To learn more, click here.

Opportunity for states to participate in a wellness program demonstration project

The Centers for Medicare and Medicaid Services (CMS), in consultation with the U.S. Departments of Labor (DOL) and the Treasury, announced an opportunity for states to apply to participate in a wellness program demonstration project. Participating states may implement nondiscriminatory health-contingent wellness programs in the individual market, as described in section 2705(l) of the Public Health Service Act (PHS Act).

For more information, click here.

Primary Care First payment model overview

The new voluntary payment model of the Center for Medicare and Medicaid Innovation (CMMI), Primary Care First (PCF), will debut in 2020. As its name indicates, the new model focuses on primary care. PCF aims to offer additional flexibility in how physicians care for patients while holding them accountable for patient outcomes. It also offers providers a payment model option for accepting accountability for the high-need seriously ill population. Milliman consultants Raheel Sohail, Cory Gusland, and Daniel Henry provide an overview of the payment model in their paper “Early thoughts on the Primary Care First model.”

Guidance for Medicaid managed care MLR calculations

In May 2019, the Centers for Medicare and Medicaid Services (CMS) released an Informational Bulletin clarifying how payments to subcontracted vendors should be accounted for in the medical loss ratio (MLR) calculation required by 42 CFR §438.8 as established by the Medicaid and Children’s Health Insurance Program (CHIP) managed care final rule published in May 2016. In the May 2019 bulletin, CMS focuses on the responsibilities of a subcontractor in providing data and the proper accounting of subcontractor payments for purposes of MLR reporting. The provisions outlined in the May 2019 bulletin apply to all subcontractor relationships, but CMS specifically highlights pharmacy benefit manager (PBM) arrangements that may include “spread pricing” and rebate retention.

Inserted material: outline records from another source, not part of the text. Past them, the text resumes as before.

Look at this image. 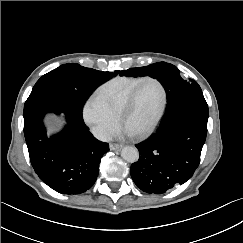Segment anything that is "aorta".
I'll use <instances>...</instances> for the list:
<instances>
[{
	"label": "aorta",
	"instance_id": "aorta-1",
	"mask_svg": "<svg viewBox=\"0 0 243 243\" xmlns=\"http://www.w3.org/2000/svg\"><path fill=\"white\" fill-rule=\"evenodd\" d=\"M121 157L129 163H134L139 158V152L134 146H126L121 151Z\"/></svg>",
	"mask_w": 243,
	"mask_h": 243
}]
</instances>
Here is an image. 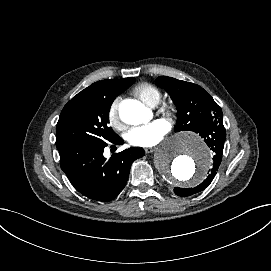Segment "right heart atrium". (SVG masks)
Listing matches in <instances>:
<instances>
[{"label":"right heart atrium","mask_w":271,"mask_h":271,"mask_svg":"<svg viewBox=\"0 0 271 271\" xmlns=\"http://www.w3.org/2000/svg\"><path fill=\"white\" fill-rule=\"evenodd\" d=\"M119 102H120V97L113 98L109 104L108 113H107L109 123L117 130L122 129V125L120 123L118 110H117Z\"/></svg>","instance_id":"obj_1"}]
</instances>
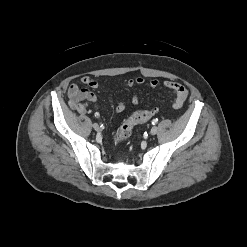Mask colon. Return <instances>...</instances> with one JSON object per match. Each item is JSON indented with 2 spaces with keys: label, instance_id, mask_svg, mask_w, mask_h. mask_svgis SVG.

The final rule requires states to complete MLR reporting for the first contract period beginning on or after July 1, 2017. It is anticipated that many state Medicaid programs will be providing MLR data for CMS for the first reporting period during calendar year 2019, so states should clearly articulate this guidance to contracted managed care plans and modify data collection processes and vehicles to collect the necessary detail to meet CMS requirements.

The final rule also stipulates that a managed care plan must ensure that its subcontractors fully comply with all terms and conditions of its contract with a state and must comply with all applicable Medicaid law and regulations. One area in which managed care plans commonly use subcontractors is in the delivery of pharmacy benefits. PBMs maintain and develop pharmacy networks, negotiate rebates with drug manufacturers, and perform other activities that support managed care plans’ obligations under contracts with states. In this paper, Milliman’s Paul Houchens, Ian McCulla, and Amber Kerstiens discuss reporting requirements for PBMs and other third-party vendors under this new CMS guidance.

How will changes to Medicare Part D risk score model affect health plans?

In April, the Centers for Medicare and Medicaid Services (CMS) released details for the 2020 Medicare Part D pharmacy hierarchical condition categories (RxHCC) risk score model. The model change will affect health plans differently based on demographics and other factors. Overall the model change increased low-income risk scores and decreased non-low-income risk scores.

In this paper, Milliman’s Adrian Clark and David Koenig summarize the changes in member risk scores resulting from the risk score model update. They also quantify the model change using three separate metrics: the change to the model coefficients, the overall change in risk score for a nationwide population by key enrollee characteristics, and the change to the normalization factor.